O
escândalo
das desigualdades
Cesar
Vanucci
“Oito pessoas têm mais riqueza do
que metade da população mundial”.
(Do
relatório apresentado pela Oxfam,
no
Fórum Econômico Mundial de Davos)
Motivos
não faltam, na febricitante faina cotidiana deste nosso mundo velho de guerra
sem porteira, pra gente se escandalizar em alta escala. A perícia humana para
engendrar situações cabulosas é simplesmente incrível. Em tudo quanto é setor
de atividade encontra-se sempre alguém suficientemente apto a articular algo
desconcertante em condições de espalhar aturdimento por aí afora.
Vamos
lá. Como não nos escandalizarmos, neste preciso momento, com a revelação de que
8 afortunados cidadãos – número suficiente para lotar uma limousine de luxo ou
um moderníssimo “king air” – possuem, sozinhos da silva júnior, riqueza
equivalente à de 3 bilhões e 600 milhões de seus semelhantes? Semelhantes esses
espalhados por todos os confins deste planeta azul, destinado como se sabe no
projeto da criação a garantir abrigo e proteção à raça humana.
Como
não nos escandalizarmos, senhoras e senhores, com estes outros dados alinhados
no relatório da organização humanitária Oxfam, divulgado no recente Fórum
Econômico Mundial de Davos, Suíça, onde se diz, com todas letras, pontos e vírgulas,
que os 50% viventes dos andares de baixo da população mundial detêm menos de
0,25% da riqueza global líquida? E, mais ainda que, desse grupo de deserdados
da sorte, 3 bilhões vivem abaixo da “linha ética de pobreza”?
Como
não nos sentirmos alvejados em nossa dignidade, como seres representativos da
sociedade humana, com esta outra informação, vinda da mesma fonte, onde ainda
se proclama que de cada 10 pessoas no mundo uma sobrevive com menos de 2
dólares, ou seja, pouco mais de 6 reais, por dia? Como demonstrar indiferença,
ou fingir que isso não tem nada a ver com os problemas que nos açoitam, diante
da notícia de que no Brasil, como acontece exatamente noutros países, ilustres
patrícios detentores das maiores riquezas pessoais, digamos em número de 10
apenas, concentram haveres superiores à renda somada de 100 milhões?
Haverá,
por certo, quem se anime a explicar tão atordoantes números.

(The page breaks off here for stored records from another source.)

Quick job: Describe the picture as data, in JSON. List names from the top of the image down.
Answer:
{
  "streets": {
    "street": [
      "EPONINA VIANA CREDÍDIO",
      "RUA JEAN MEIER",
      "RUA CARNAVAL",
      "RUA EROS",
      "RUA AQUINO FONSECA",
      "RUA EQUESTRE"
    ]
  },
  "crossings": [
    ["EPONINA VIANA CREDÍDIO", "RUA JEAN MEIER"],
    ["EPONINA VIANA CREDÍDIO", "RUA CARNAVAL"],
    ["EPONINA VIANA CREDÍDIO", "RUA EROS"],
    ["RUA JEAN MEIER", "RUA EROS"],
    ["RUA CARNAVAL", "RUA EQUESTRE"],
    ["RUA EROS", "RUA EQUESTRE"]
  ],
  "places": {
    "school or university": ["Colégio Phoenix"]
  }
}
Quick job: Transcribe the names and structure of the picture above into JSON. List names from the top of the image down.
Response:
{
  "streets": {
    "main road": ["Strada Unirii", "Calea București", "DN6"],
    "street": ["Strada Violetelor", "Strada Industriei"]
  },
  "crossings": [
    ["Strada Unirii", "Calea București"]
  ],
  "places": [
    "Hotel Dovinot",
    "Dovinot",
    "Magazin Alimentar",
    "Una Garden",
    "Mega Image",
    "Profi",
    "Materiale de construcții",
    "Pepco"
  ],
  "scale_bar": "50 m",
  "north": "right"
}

Apontando-os como
consequência normal de um sistema de vida adotado consensualmente há tempos pela
civilização. Um sistema, aceito em todos os lugares, com regras que exaltam os
diferenciais da capacidade empreendedora, do talento, da habilidade negocial e
por aí vai... Esses constituem, realmente, valores suscetíveis de exercer forte
influência na trajetória da prosperidade individual. Mas, convenhamos, nem
tanto a terra nem tanto ao mar. Nada, nada mesmo, dom especial nenhum, norma
jurídica alguma, regra moral qualquer, podem justificar, respaldar, legitimar
uma fórmula de distribuição das riquezas, nascidas do labor humano, tão injusta
e tão perversa a ponto de favorecer diferenças tão colossais.
Por
mais que sejam os créditos em aplausos, louvores e compensações financeiras,
atribuídos por justiça a personagens destacados pelo trabalho, inteligência e
criatividade, não se pode perder de vista jamais o caráter eminentemente social
da riqueza. Isso remete à necessidade de se adotar, neste mundo conturbado pela
violência das desigualdades, novos critérios de distribuição dos bens, com
fundamento no bom-senso, na justiça social e nos sentimentos humanísticos e
espirituais. A partilha atual do patrimônio das riquezas coletivas não deixa de
ser iniqua, como evidenciado nas desnorteantes estatísticas apresentadas pela
Oxfam. Cabe aqui mais uma reflexão. Forçoso reconhecer na habilidade negocial
um dom digno de registro. Mas habilidade negocial não pode desfrutar de
primazia absoluta sobre outras virtualidades humanas. A pontuação atribuída no
conceito comunitário ao mérito, face a tais circunstâncias, não parece correta.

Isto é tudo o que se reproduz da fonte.